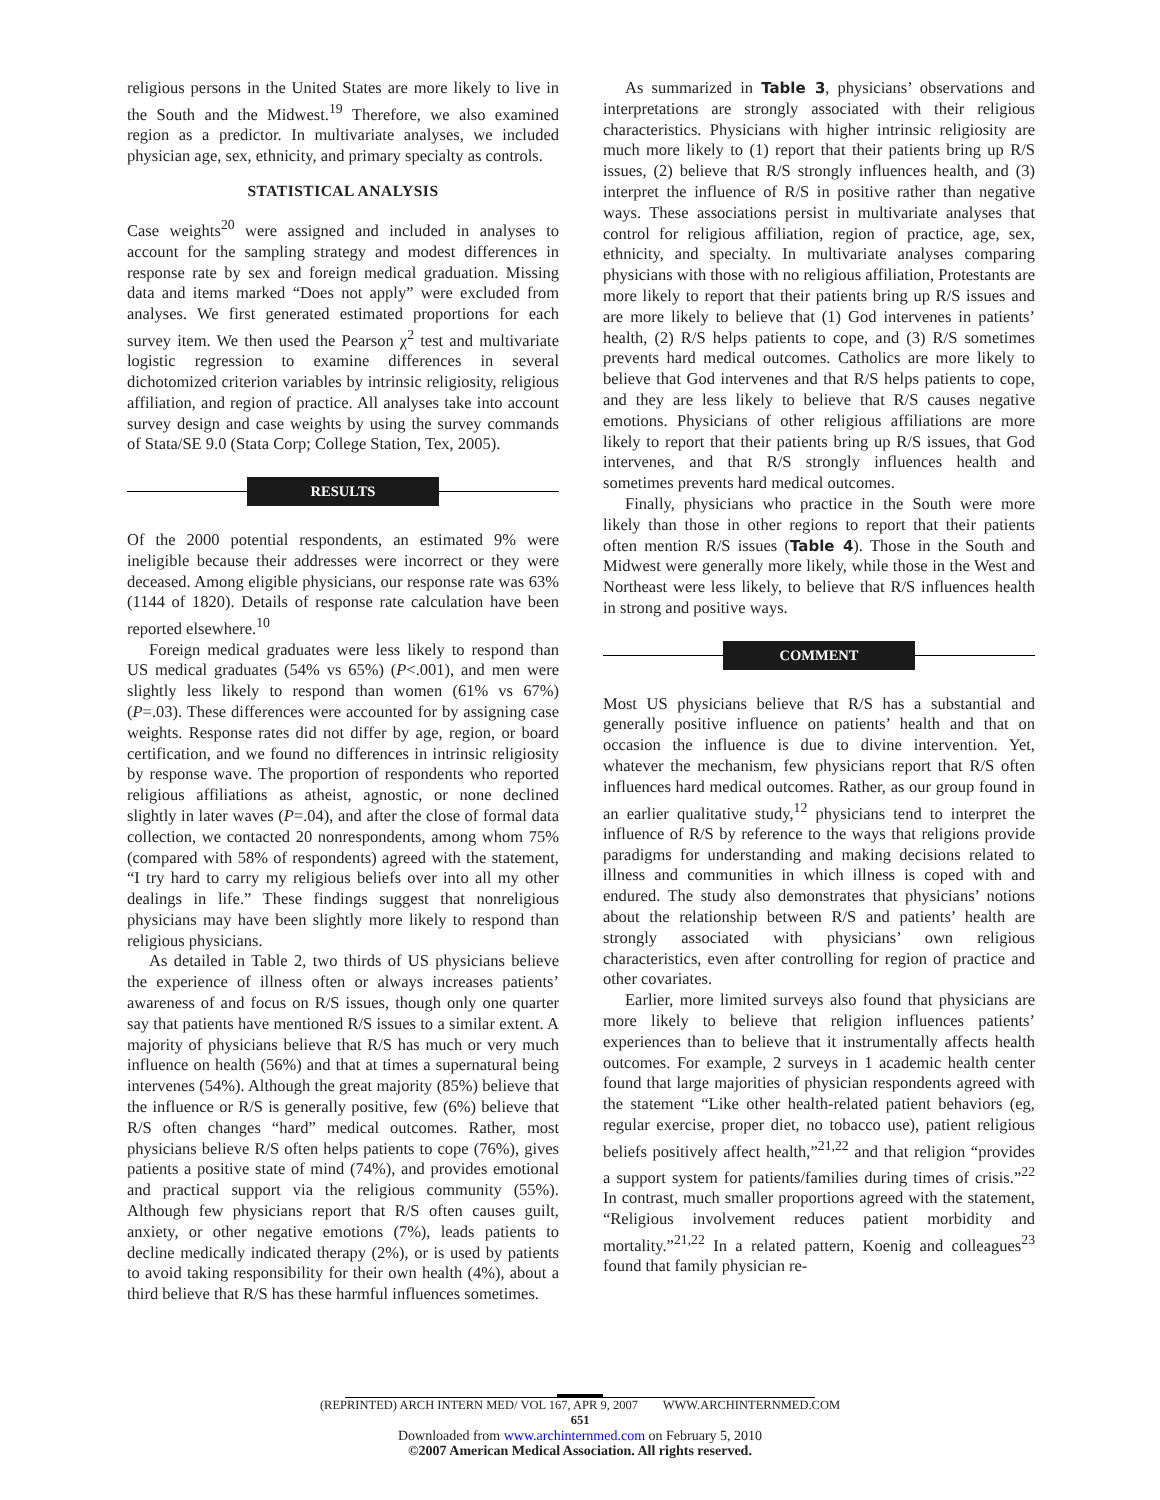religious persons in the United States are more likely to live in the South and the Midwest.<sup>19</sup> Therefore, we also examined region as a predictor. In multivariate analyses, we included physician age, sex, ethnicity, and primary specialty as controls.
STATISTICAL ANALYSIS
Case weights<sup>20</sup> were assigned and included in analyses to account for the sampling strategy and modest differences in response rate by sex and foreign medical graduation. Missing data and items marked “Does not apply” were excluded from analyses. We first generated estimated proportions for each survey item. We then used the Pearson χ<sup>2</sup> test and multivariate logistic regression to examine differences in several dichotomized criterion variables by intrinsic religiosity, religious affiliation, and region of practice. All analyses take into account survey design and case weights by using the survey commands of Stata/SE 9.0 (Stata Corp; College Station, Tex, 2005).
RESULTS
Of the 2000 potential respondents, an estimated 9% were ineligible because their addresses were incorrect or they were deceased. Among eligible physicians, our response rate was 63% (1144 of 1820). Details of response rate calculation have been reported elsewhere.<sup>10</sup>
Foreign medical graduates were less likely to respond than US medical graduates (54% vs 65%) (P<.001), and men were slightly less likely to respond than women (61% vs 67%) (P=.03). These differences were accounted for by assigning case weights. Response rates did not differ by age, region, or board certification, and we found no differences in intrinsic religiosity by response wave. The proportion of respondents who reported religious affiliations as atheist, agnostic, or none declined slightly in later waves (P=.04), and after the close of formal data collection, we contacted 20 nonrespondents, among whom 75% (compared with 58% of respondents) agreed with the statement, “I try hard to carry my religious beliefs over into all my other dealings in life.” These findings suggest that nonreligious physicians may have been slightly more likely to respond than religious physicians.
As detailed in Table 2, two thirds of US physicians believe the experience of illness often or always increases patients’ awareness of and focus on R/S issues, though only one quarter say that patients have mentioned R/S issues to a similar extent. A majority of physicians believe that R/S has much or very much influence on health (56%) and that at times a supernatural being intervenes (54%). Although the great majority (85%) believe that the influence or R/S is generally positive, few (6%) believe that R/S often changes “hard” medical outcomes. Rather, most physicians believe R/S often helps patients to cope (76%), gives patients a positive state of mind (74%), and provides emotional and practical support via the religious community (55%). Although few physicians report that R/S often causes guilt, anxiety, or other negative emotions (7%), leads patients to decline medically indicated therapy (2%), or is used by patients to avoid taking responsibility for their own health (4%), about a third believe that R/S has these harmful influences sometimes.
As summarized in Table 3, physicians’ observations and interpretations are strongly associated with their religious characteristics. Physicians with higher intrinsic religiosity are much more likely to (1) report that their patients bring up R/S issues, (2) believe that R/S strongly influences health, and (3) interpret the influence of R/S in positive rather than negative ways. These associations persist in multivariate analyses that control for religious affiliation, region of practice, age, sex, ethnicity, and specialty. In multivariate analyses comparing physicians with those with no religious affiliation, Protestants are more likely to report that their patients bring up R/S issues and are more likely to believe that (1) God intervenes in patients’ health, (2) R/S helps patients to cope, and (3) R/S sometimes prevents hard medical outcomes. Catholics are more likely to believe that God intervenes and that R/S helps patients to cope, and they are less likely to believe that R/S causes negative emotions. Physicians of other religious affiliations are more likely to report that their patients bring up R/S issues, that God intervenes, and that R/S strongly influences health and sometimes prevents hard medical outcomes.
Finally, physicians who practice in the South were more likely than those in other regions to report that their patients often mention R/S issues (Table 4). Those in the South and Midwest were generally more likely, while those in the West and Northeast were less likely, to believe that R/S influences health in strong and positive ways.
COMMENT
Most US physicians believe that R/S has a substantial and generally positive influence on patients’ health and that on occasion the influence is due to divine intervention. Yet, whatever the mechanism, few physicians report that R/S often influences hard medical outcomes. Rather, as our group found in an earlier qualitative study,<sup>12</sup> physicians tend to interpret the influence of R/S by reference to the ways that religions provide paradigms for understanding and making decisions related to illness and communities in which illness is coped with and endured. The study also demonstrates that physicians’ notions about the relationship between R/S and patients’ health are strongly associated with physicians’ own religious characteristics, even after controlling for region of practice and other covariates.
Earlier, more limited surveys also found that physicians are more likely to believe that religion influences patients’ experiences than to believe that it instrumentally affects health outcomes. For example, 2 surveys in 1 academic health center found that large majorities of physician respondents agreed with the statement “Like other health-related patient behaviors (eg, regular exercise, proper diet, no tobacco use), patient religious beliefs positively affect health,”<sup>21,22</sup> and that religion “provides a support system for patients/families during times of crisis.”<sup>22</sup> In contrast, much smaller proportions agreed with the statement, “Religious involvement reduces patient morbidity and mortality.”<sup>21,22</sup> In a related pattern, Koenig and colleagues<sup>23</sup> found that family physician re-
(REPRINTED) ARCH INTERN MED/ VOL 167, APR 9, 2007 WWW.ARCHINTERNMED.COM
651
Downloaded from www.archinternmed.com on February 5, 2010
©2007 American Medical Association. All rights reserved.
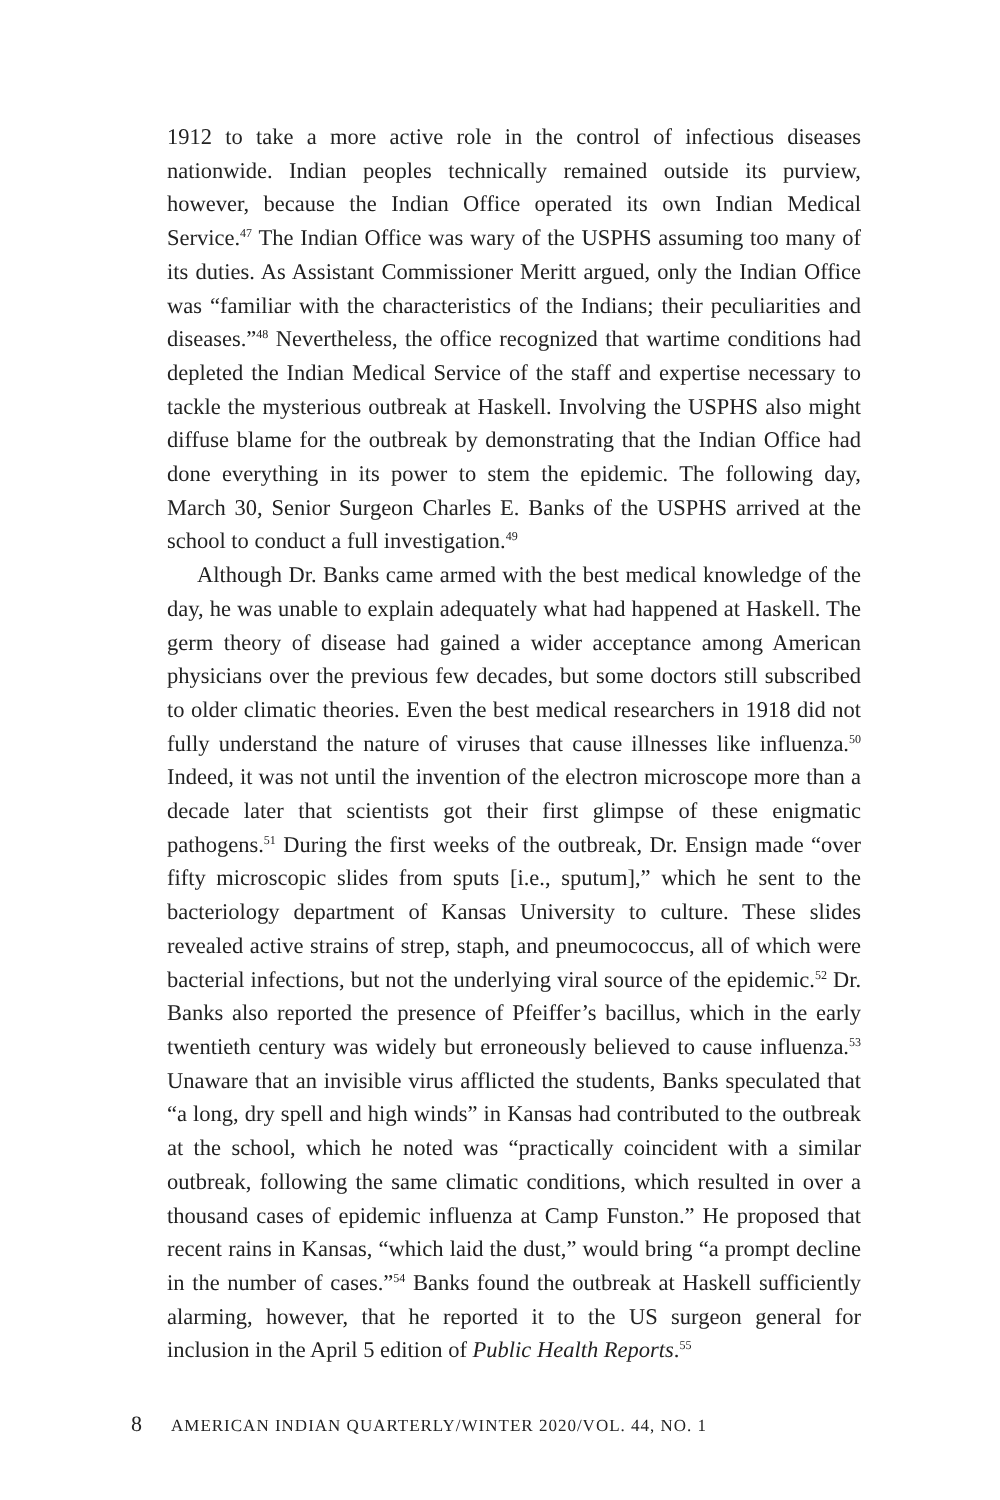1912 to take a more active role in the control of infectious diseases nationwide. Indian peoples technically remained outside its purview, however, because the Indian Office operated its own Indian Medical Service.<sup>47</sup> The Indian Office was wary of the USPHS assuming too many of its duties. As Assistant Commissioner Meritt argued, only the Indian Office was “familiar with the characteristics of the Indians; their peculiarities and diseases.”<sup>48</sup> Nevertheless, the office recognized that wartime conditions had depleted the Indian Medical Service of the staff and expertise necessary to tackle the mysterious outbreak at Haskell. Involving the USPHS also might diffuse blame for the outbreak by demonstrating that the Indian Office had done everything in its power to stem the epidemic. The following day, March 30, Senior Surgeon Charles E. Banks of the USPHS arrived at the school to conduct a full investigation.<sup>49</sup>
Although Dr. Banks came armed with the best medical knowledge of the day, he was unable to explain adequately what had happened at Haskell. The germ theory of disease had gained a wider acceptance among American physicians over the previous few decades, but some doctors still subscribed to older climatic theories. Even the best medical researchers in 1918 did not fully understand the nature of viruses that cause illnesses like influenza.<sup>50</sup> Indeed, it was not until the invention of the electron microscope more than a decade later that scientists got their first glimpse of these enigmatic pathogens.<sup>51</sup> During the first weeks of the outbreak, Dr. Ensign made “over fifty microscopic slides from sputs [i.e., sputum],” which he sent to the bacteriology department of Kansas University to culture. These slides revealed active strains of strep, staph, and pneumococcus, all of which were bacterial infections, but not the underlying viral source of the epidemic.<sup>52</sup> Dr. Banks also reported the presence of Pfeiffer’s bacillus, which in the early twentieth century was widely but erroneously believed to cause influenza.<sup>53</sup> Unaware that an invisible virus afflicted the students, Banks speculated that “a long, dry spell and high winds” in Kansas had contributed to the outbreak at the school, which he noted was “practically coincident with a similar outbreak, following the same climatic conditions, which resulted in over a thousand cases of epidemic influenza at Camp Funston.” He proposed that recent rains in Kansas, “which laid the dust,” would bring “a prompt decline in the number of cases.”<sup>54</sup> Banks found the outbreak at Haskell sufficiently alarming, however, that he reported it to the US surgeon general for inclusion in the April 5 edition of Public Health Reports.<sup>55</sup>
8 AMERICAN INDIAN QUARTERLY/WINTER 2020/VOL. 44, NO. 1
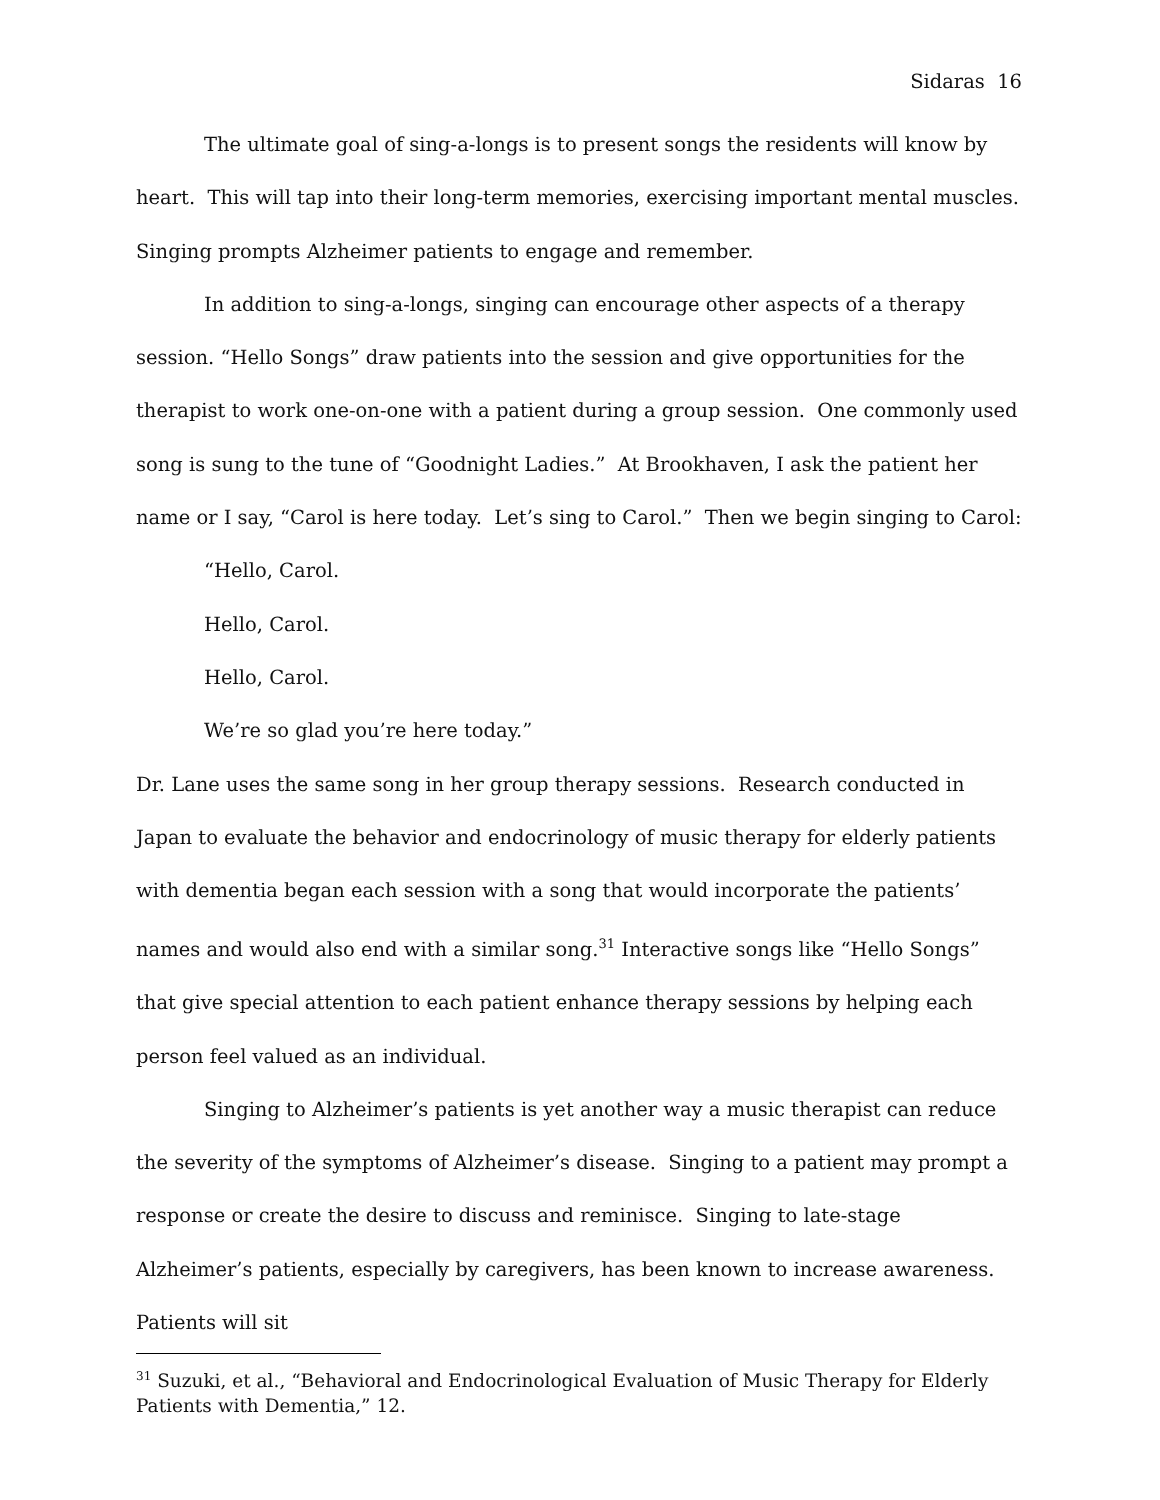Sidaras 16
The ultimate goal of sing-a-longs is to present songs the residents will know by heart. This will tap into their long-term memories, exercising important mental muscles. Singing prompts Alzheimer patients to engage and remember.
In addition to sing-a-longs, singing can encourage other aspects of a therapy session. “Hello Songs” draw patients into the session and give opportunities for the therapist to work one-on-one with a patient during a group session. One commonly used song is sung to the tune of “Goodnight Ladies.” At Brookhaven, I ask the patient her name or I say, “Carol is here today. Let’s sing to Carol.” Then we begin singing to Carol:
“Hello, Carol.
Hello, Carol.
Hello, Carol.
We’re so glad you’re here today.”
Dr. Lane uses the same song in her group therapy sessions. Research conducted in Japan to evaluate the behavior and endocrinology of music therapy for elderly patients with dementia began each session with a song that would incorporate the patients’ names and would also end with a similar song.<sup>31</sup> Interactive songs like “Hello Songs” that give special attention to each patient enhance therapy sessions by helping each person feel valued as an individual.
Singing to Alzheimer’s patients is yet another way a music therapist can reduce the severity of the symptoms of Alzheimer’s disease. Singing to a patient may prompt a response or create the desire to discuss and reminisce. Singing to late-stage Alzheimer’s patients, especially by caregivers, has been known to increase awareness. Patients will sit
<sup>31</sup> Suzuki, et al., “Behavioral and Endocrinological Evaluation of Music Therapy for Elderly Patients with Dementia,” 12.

******

(Exercise)
Where does "today" appear in the records above? Copy each line that holds it.

(Response to this exercise)
In addition to sing-a-longs, singing can encourage other aspects of a therapy session. “Hello Songs” draw patients into the session and give opportunities for the therapist to work one-on-one with a patient during a group session. One commonly used song is sung to the tune of “Goodnight Ladies.” At Brookhaven, I ask the patient her name or I say, “Carol is here today. Let’s sing to Carol.” Then we begin singing to Carol:
We’re so glad you’re here today.”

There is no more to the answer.